Instruction
From the line containing "Entreprise de débarras Quincieu" to the final line of the material below, copy each line exactly, including both endpoints, and leave out all other lines.

==== Information supplied

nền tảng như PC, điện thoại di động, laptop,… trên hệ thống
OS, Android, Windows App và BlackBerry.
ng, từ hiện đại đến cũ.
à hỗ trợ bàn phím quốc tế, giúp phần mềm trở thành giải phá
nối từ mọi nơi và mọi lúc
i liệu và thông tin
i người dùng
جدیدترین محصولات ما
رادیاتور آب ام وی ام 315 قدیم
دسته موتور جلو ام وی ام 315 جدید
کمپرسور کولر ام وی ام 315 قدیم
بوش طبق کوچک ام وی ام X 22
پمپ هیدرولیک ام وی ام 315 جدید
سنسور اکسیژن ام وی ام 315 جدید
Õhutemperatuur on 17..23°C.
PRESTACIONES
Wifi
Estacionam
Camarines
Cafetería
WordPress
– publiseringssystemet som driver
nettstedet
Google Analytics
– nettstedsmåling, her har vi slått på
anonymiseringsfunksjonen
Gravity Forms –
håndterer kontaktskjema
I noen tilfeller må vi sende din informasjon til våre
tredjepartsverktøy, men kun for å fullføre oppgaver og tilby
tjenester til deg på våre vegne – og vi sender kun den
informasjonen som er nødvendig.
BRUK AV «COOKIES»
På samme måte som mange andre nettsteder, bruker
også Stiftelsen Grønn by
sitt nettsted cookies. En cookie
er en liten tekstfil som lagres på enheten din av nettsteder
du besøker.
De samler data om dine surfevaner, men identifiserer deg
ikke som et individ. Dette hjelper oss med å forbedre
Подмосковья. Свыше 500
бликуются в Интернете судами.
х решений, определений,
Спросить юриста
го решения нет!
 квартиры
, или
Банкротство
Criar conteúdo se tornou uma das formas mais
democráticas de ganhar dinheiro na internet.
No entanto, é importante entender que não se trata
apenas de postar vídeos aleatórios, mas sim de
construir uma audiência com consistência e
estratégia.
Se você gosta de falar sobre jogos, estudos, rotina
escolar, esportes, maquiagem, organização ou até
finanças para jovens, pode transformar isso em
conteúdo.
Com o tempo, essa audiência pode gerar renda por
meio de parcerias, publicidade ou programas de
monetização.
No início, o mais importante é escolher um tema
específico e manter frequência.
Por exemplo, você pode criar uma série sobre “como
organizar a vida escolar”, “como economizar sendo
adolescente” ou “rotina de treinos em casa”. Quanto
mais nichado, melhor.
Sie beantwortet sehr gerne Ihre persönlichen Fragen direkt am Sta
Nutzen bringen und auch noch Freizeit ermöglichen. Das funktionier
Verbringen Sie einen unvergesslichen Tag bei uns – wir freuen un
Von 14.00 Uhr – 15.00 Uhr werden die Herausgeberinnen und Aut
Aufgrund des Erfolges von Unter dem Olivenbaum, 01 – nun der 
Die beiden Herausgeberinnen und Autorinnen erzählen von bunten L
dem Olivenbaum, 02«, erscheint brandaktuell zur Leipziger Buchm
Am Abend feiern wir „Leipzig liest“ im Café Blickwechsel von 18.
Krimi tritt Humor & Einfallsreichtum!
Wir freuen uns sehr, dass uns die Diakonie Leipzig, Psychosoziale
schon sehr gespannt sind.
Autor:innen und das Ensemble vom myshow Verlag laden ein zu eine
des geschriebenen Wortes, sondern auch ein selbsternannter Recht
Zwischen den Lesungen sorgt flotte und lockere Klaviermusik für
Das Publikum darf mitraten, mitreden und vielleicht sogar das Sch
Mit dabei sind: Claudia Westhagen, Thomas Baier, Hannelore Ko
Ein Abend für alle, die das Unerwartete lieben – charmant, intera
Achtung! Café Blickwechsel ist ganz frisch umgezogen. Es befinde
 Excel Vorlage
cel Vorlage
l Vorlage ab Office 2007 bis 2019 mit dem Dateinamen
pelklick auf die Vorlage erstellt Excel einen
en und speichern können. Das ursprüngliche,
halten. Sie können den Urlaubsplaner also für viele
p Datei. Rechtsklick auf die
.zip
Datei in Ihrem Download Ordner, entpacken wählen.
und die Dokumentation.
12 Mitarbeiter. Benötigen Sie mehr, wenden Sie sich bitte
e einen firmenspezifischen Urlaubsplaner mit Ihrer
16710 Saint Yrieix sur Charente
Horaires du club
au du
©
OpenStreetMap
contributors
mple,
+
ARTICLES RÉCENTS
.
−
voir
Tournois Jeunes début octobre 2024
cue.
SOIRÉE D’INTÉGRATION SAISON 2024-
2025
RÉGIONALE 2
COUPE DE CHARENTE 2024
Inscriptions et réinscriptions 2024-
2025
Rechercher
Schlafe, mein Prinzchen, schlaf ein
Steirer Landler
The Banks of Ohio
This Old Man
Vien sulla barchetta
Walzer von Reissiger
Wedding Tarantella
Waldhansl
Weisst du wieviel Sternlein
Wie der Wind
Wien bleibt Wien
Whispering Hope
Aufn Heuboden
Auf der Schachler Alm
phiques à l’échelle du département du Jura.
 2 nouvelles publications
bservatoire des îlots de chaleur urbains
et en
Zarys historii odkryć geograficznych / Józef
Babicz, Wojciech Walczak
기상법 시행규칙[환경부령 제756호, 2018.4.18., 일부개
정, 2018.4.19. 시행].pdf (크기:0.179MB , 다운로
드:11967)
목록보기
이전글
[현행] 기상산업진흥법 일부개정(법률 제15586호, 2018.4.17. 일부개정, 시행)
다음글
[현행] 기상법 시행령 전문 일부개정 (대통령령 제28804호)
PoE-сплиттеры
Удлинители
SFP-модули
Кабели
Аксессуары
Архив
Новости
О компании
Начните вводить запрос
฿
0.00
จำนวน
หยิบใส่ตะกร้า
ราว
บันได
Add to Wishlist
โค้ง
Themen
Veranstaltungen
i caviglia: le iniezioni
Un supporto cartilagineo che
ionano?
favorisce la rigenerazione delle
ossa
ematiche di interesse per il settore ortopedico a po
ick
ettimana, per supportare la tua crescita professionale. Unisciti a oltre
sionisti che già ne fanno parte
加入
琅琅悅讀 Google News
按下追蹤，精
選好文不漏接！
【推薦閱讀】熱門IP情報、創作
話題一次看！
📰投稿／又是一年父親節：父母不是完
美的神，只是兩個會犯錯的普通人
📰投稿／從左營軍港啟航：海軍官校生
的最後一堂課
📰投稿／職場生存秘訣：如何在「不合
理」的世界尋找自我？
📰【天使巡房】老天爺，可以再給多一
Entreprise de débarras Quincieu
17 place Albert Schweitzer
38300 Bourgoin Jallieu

========

Solution to the problem
Entreprise de débarras Quincieu
17 place Albert Schweitzer
38300 Bourgoin Jallieu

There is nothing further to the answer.